There wasn’t gonna be a post today.
I shook my head and went about my business. It was a busy day, and so fucking gorgeous here that it made me want to cry from the pleasure of it. 60. Cloudless blue skies, flowers blooming their hearts out (too early for the big guns, but the crocus and snowdrops are just amazing this year), the scent of the earth in my nostrils…open windows through the house, clearing out the musty scent of winter.
But there’s this thing.
See, a lot of my angst this weekend? It was about being significantly underappreciated by my family.
One might say…taken advantage of.
And I was so. fucking. tired.
And I kinda let the Viking out, and snapped.
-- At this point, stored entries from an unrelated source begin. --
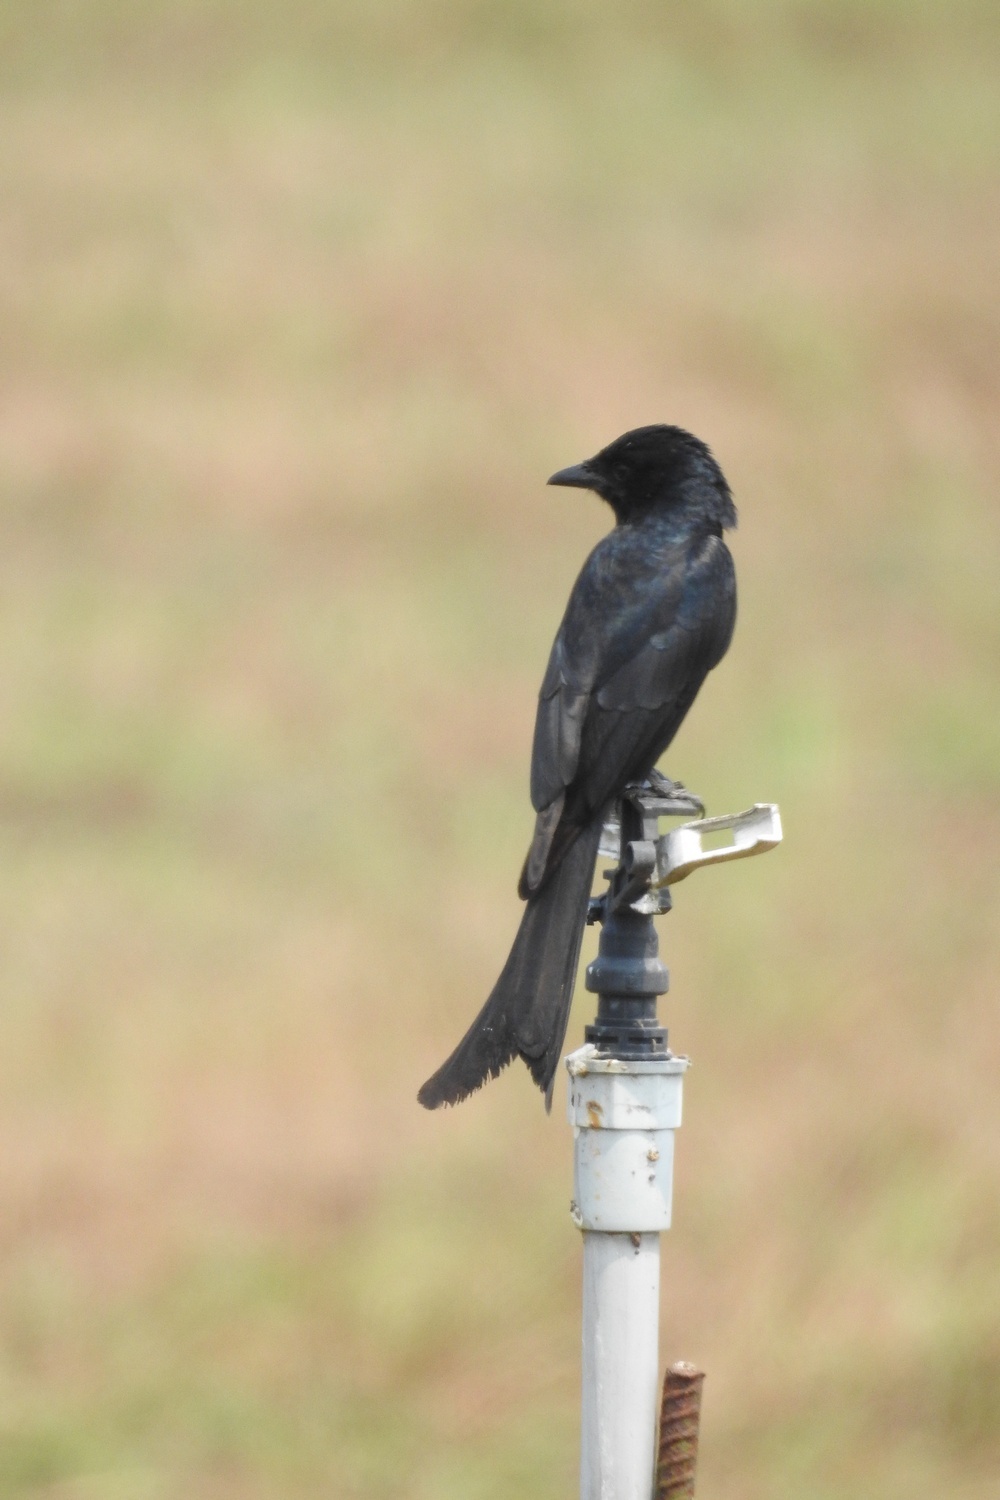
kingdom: Animalia
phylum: Chordata
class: Aves
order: Passeriformes
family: Dicruridae
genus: Dicrurus
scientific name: Dicrurus macrocercus
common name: Black drongo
I didn’t lose my total cool, and that likely left the biggest impression. I have such a terrible temper–it’s taken me 50 years to harness it, and I didn’t let it out for the ride, just righteous indignation and bitter chilly words. Clear and concise.
“You have all taken advantage of me. Fuck. You.”
And off to bed.
Amazing that I could express so much anger in so few words.
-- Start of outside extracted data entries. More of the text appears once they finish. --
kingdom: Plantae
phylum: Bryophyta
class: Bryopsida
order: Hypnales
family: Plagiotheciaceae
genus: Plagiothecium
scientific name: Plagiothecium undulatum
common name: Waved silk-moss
And then I, being the emotional chit I am, cried myself to sleep.
So, that was the nugget of the text that I sent to Master in my fury, when HE’d been out of my contact, too. That no one appreciated me, even HIM and no one even ever said “thanks” to me.
(it turns out, by-the-by, that Master, who was exhausted by His week as well, had fallen asleep in His car in the parking lot of a store…and “napped” for 2 hours)
I’m getting texts. Phone calls. Guess what they all start and end with.
“Thank you, nilla.”
“Nice tits. Thank you.”
“Master, you can cut that out now, you Bastard.”
“Thank you for the acknowledgement.”
Well, it makes me laugh now. Makes Him laugh to make me giggle, and it’s gone onto ridiculousness now…which makes us *both* laugh.
And it made me realize tonight after talking to Him (and being showered in still more Thank You’s) that I owe all of YOU a giant thanks too. Yes, I’ll be catching up on those individual replies, but really–you all keep me going. You send happy thoughts, and kind words, private emails, and blog comments to encourage me, and help me feel much better.
Did you know that?
When you reach out and leave one of those comments, it’s like a hand on my shoulder sayin’ …”you’re okay, we’re okay”…helps when I’m down, and makes me smile when I’m up.
So to you all who write, and you all who read… Thank YOU. For being the reason I return here, fulfilled and happier and ready to get back to writing again.